*** Opening of Excerpt to read ***
Van Eijk is known for his Eurovision participation. In 1999 he won Melodi Grand Prix with the song "Living My Life Without You" thus gaining right to represent Norway at Eurovision that year. On stage he had dancer and singer Belinda Braza. At the Eurovision itself, which was held in Israel, he ended in 14th place, gaining 35 points. He is the first ever black man to represent Norway.

The album, Where I Belong, which was released the same year, went platinum (over 30,000 copies) and reached number 6 on the VG-list Top 40 in Norway. In 2000, he was named this year's male artist (Hit awards). In 2001, Stig also made a peace song for his mother country, Colombia. The song, "Constructors of Peace", was recorded with the symphony orchestra of Bogota, and he went there, performing the song on different concerts and television shows.

In 2001 Van Eijk opened «B: Underground Club» in Bergen. This club was a live concept with a house band playing reggae, soul and funk. In 2003, he made the song "Once In a Lifetime" that won "Idol" in South Africa, performed by Heinz Winckler. The song was a hit in South Africa and became double platinum (100,000 copies).

Stig van Eijk was a long time known as front figure in the reggae band "The Soul Express Orchestra". They released their debut album Time For A Change produced by Isak Strand at Knott Records in 2010. For the last couple of years he has also been working with music in a kindergarten, schools and other culturestages in Norway.

In 2013, Stig released his album "Presentation". The album's content reflects all of his influences from different genres experienced through his career, but with the main foundation of reggae and soul.

In 2015, Stig and his girlfriend, Beate Helen Thunes, released a new childrenproject called Trollala. Trollala has released music and had various performances around in Norway. Christmas performance "Trollala and Christmas that disappeared" have been played two years in Bergen.

He participated again in the Melodi Grand Prix 2023 with the song "Someday", but failed to qualify for the final.
*** Close of Excerpt to read ***
▶ _Exercise requirements_
1) According to the text about Stig van Eijk, what place did he finish in at the 1999 Eurovision, and how many points did he receive?
2) Name every song title that appears in the text about Stig van Eijk.
*** Opening of Entries provided ***
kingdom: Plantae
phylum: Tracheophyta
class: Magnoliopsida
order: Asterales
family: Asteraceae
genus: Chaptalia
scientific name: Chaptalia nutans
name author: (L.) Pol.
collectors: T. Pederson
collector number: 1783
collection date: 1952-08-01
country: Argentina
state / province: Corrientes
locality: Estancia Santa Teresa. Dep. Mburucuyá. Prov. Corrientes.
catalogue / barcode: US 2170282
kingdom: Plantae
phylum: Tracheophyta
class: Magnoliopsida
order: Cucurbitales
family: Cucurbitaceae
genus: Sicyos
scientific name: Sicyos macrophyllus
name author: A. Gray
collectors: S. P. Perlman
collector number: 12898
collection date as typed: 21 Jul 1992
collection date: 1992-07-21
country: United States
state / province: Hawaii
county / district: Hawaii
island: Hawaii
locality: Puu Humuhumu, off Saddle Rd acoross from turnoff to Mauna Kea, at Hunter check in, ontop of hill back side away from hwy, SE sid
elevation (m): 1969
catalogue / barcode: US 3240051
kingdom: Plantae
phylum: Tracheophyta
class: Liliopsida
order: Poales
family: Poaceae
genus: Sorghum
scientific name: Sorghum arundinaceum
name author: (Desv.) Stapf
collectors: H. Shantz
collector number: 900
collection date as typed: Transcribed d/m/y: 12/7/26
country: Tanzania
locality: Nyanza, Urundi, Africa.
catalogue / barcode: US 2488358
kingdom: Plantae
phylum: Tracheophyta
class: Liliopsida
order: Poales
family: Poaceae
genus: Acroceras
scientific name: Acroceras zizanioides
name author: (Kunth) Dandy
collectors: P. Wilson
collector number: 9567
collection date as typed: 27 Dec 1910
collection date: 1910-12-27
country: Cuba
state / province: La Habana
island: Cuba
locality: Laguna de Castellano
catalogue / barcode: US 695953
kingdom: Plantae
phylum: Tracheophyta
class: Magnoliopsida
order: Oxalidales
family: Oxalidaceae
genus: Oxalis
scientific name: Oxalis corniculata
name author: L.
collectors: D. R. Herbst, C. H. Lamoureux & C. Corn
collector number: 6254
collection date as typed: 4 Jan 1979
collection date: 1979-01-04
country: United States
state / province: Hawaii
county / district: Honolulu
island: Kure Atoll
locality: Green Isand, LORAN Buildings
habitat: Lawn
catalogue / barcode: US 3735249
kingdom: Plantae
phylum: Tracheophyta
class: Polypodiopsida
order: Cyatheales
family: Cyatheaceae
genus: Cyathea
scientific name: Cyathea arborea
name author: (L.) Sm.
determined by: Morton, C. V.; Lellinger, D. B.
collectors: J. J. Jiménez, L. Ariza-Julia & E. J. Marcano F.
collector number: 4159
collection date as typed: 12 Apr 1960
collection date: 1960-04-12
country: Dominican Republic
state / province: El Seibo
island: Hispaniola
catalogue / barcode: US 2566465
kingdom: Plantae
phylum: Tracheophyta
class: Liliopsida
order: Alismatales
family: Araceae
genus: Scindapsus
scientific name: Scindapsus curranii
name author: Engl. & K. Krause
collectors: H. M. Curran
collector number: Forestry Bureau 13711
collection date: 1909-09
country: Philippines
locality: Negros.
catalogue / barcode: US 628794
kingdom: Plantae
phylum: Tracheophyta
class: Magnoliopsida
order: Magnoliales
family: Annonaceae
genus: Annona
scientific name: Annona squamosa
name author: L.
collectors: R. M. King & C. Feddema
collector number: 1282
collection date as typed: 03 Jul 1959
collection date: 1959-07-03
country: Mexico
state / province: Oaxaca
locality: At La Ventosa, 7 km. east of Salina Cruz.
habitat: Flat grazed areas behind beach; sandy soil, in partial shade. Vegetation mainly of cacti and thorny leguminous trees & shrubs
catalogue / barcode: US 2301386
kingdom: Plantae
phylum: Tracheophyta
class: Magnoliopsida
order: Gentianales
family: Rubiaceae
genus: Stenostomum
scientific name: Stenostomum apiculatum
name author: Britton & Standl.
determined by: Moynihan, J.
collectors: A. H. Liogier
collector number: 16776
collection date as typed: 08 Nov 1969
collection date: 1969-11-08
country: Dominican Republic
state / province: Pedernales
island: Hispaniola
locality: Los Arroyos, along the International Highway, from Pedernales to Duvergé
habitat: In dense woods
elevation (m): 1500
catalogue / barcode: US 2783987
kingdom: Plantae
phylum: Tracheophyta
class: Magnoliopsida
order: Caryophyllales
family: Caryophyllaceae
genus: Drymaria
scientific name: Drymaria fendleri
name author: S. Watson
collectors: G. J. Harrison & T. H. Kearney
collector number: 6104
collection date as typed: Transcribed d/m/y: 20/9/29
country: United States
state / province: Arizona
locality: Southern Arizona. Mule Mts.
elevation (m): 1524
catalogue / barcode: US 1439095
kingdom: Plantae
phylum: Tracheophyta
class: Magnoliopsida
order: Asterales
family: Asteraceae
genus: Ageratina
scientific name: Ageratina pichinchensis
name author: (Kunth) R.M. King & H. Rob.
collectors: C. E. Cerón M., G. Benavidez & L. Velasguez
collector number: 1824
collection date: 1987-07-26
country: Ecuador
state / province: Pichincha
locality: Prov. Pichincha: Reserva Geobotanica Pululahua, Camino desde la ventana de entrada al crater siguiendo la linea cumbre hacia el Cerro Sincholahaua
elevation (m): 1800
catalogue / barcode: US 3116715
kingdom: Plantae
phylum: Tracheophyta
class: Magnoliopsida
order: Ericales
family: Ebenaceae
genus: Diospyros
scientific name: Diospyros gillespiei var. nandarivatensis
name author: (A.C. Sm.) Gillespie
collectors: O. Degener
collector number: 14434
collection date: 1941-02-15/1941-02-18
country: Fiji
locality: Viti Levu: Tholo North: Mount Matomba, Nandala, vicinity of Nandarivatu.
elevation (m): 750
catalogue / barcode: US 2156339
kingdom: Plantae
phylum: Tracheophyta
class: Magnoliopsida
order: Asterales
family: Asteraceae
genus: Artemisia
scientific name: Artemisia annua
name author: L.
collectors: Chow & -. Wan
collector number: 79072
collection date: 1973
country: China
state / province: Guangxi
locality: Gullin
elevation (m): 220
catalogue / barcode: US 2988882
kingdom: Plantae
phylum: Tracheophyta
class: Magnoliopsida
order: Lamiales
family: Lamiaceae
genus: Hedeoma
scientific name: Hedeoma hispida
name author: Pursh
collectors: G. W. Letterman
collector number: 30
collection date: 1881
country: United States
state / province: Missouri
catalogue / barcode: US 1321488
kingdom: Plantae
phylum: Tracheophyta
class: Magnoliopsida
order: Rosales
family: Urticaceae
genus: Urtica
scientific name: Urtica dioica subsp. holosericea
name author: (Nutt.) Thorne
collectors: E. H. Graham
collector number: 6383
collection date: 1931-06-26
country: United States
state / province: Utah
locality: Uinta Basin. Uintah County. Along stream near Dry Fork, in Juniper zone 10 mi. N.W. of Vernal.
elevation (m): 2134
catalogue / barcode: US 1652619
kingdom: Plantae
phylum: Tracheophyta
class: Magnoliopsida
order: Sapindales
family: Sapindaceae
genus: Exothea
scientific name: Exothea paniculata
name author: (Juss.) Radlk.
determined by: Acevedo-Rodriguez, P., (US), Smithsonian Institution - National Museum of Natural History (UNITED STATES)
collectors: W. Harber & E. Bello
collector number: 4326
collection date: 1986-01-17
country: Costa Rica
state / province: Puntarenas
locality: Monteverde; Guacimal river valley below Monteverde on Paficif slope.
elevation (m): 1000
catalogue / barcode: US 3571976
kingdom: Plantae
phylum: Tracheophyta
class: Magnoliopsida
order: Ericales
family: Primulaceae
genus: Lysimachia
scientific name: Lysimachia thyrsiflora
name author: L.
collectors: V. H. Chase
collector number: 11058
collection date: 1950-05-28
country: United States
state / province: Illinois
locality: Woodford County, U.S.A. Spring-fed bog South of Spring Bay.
*** Close of Entries provided ***
▶ _Task solutions_
1) He finished in 14th place with 35 points.

2) "Living My Life Without You", "Constructors of Peace", "Once In a Lifetime", "Someday"